How much current does the coil draw?
Is it rated for continuous or intermittent duty?

View attachment 72434
It seams to draw ~300ma @ 12v.
I'm not sure about continuous load, the specs on Aliexpress are not so clear.

But it's more than enough for my use which will be around 20 amps
 
300 mA at 12V = 4W
4W x 24 hours = 100 Wh/day

PV panel producing 20W, 5 hours effective sun, 100 Wh/day.

Is this only enabled while driving?
While driving, assume random orientation of panel.
20W output (when oriented ideally) is considerably above 4W loss but with panel swept through 360 degrees orientation and shaded at times, average output may drop as low as 4W, resulting in zero gain. (so only when parked with suitable orientation and relay off would power be gained.)

"Continuous" - I wasn't referring to contact current rating, rather coil rating. Can it be powered continuously, or will it burn up?
Some relays are for intermittent use, like for a starter or winch. Others are enabled the entire time vehicle is operated. A high current relay might have higher current draw, stronger electromagnet.
Compare its current draw to a typical 10A or 30A automotive relay.
 
300 mA at 12V = 4W
4W x 24 hours = 100 Wh/day

PV panel producing 20W, 5 hours effective sun, 100 Wh/day.

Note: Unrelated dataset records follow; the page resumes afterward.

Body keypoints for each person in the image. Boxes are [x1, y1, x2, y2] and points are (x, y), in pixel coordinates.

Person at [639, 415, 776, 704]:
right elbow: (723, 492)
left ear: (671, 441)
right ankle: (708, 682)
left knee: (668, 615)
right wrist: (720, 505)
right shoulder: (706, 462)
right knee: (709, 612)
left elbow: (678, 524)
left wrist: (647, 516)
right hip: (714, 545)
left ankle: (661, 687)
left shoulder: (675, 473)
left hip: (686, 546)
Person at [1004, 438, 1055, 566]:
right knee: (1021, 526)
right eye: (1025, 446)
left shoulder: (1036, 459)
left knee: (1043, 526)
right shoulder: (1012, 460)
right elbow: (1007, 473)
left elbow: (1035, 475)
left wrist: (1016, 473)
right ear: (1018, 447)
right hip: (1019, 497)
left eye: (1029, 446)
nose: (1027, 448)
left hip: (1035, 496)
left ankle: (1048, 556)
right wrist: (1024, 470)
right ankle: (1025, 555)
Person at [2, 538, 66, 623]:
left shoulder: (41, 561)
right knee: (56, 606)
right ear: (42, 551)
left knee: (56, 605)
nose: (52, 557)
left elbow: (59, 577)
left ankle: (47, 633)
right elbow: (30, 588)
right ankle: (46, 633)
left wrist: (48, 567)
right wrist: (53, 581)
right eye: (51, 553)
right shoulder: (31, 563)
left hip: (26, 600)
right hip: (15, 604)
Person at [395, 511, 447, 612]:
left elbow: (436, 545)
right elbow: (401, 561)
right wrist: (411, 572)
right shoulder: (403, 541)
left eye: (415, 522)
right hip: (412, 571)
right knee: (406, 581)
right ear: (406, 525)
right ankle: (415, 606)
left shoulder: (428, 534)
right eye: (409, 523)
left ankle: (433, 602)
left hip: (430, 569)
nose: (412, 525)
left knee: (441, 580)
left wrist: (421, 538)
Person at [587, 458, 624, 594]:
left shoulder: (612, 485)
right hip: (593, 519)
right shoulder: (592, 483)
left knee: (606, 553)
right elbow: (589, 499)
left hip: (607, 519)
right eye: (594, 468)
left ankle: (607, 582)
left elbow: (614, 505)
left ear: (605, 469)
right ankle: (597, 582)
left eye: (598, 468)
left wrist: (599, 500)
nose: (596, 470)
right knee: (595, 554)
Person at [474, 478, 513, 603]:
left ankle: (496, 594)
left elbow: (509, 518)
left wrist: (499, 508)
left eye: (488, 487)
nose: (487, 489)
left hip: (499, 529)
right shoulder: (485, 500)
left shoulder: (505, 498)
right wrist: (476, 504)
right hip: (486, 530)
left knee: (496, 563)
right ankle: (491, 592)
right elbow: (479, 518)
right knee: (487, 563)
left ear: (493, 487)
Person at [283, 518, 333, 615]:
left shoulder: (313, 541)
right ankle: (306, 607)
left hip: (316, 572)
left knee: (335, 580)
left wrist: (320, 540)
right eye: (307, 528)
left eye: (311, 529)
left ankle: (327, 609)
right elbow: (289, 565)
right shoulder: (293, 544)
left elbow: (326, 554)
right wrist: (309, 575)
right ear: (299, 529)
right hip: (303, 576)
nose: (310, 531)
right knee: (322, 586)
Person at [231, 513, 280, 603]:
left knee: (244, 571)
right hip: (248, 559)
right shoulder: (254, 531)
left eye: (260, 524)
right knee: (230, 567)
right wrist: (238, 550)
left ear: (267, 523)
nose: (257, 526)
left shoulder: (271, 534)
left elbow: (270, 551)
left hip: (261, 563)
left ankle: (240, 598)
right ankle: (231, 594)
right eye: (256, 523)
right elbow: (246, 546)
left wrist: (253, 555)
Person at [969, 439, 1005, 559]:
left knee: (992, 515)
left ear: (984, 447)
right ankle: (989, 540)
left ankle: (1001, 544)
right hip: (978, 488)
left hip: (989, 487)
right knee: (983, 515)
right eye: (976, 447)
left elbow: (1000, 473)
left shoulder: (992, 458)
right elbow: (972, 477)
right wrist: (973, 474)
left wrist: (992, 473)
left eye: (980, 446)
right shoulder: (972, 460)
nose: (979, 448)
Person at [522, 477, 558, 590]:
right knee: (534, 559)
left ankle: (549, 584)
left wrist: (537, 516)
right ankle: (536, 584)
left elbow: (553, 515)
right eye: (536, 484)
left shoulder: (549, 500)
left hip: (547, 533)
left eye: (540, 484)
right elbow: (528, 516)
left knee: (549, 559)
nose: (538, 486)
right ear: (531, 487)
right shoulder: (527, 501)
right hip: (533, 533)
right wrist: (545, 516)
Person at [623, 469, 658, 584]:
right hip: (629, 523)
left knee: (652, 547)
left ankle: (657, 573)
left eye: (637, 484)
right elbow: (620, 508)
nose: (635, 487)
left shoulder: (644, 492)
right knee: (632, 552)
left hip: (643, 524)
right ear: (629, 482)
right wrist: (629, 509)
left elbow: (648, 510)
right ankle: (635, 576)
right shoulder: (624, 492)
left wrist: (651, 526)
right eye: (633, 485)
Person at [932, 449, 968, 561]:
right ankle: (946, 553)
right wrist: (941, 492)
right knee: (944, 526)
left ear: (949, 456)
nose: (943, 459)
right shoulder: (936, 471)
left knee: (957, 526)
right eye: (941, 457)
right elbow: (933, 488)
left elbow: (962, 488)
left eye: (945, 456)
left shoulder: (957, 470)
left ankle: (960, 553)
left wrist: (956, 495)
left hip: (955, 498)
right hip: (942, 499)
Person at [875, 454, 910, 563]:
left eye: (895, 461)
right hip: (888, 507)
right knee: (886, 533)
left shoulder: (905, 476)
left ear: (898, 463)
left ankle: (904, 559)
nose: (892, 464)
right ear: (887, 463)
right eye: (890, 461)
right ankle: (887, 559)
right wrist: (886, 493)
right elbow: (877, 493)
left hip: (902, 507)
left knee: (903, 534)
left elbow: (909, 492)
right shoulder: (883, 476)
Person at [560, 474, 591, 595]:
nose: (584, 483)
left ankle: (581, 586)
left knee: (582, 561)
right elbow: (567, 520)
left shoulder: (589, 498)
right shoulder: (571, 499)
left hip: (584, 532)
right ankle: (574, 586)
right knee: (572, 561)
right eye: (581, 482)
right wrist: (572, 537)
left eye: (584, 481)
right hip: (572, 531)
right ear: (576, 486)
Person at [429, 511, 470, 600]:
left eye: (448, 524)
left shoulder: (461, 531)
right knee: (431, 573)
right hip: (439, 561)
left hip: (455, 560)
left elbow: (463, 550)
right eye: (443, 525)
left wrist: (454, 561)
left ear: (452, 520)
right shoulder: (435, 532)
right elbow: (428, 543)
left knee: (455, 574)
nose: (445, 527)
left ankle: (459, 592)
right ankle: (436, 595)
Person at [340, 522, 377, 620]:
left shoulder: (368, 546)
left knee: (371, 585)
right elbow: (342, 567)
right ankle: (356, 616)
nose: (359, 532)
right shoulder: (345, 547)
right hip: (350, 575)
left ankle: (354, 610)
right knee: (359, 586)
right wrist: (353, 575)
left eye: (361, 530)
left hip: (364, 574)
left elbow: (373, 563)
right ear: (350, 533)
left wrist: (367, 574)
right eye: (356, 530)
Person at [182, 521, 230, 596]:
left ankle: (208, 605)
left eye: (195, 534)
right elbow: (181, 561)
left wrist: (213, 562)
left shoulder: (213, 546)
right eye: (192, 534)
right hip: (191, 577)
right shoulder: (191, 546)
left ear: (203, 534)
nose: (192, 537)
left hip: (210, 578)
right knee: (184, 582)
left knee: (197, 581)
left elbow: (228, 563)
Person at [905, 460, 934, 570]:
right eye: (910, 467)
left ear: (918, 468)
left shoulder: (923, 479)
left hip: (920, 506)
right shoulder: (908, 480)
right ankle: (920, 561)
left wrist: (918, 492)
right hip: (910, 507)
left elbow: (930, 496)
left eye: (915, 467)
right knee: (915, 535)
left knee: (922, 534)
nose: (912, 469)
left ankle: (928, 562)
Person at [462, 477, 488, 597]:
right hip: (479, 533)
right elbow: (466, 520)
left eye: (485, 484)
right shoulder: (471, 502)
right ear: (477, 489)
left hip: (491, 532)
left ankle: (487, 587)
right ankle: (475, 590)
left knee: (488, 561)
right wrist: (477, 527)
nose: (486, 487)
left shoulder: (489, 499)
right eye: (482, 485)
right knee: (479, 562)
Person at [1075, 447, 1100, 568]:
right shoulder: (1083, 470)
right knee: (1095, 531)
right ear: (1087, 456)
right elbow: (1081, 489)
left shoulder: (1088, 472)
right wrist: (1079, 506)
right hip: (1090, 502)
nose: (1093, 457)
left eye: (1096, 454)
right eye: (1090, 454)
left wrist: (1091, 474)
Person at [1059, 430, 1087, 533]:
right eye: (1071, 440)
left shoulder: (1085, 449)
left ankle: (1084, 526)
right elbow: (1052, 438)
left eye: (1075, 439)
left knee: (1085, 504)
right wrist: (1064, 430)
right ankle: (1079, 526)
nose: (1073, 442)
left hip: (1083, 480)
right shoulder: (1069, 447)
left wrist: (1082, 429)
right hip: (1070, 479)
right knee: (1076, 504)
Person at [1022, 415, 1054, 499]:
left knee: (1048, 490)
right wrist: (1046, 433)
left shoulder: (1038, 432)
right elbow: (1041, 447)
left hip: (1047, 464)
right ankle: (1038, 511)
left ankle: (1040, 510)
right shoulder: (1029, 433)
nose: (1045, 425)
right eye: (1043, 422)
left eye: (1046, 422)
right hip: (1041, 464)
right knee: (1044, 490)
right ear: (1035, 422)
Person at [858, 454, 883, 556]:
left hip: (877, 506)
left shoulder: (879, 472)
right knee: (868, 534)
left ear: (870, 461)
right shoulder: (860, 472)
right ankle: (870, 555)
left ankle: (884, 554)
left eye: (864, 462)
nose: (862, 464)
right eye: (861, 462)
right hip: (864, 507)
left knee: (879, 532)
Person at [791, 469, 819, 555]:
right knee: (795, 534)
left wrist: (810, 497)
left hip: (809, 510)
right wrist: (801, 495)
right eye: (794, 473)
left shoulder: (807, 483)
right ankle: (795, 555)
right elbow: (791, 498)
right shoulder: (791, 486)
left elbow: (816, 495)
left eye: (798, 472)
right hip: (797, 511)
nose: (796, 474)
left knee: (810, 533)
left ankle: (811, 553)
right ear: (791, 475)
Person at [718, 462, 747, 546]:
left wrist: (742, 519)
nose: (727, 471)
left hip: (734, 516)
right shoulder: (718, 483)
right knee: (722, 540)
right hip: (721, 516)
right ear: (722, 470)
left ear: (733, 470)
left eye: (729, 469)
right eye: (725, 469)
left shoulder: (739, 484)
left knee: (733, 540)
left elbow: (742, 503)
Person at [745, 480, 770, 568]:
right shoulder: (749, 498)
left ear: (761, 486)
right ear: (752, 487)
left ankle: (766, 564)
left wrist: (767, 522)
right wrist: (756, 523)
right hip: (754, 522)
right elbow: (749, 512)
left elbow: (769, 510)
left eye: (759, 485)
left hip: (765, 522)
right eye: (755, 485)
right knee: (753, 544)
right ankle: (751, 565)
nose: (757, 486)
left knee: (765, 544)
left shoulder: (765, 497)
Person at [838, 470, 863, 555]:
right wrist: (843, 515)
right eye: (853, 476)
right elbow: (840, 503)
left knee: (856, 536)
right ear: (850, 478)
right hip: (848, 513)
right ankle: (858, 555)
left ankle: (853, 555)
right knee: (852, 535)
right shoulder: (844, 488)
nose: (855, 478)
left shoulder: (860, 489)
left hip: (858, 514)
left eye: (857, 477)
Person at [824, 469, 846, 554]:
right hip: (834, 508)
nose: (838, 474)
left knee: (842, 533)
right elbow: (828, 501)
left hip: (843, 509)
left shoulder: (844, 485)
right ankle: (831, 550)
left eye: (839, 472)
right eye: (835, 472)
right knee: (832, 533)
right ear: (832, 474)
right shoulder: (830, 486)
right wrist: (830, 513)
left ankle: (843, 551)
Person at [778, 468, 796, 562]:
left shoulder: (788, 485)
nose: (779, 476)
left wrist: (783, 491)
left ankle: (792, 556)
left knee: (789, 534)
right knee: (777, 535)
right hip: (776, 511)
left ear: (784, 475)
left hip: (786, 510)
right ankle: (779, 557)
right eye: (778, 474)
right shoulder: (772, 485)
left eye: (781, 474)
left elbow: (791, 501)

Is this only enabled while driving?
While driving, assume random orientation of panel.
20W output (when oriented ideally) is considerably above 4W loss but with panel swept through 360 degrees orientation and shaded at times, average output may drop as low as 4W, resulting in zero gain. (so only when parked with suitable orientation and relay off would power be gained.)

"Continuous" - I wasn't referring to contact current rating, rather coil rating. Can it be powered continuously, or will it burn up?
Some relays are for intermittent use, like for a starter or winch. Others are enabled the entire time vehicle is operated. A high current relay might have higher current draw, stronger electromagnet.
Compare its current draw to a typical 10A or 30A automotive relay.
It's supposed to be on only while driving, so the current draw doesn't bother me that much, but yes it's a bit high.

You have a very good question about the relay type! I didn't know that there is a difference. From the description it seems you may be correct: this is a starter relay ?

SmartSelect_20211116-192844_Chrome.jpg

Are you saying that if this will be on for a prolonged time (during driving), it will burn the coil?

If so, I have wasted money (again...?)
Darn it, I thought a relay is just a relay. It's a shame they don't emphasize this issue on the product description.

As mentioned, the first automotive relay was pretty crappy. It heated up alot during my short test. But it was a 40amp relay, pretty standard automotive type (probably not the starter type).

Thanks for pointing this out. Do you have any recommendations for my use?
I need a good 12v relay that can handle 20-30 amps continuously. Preferably with a matching socket and wires for easy installation.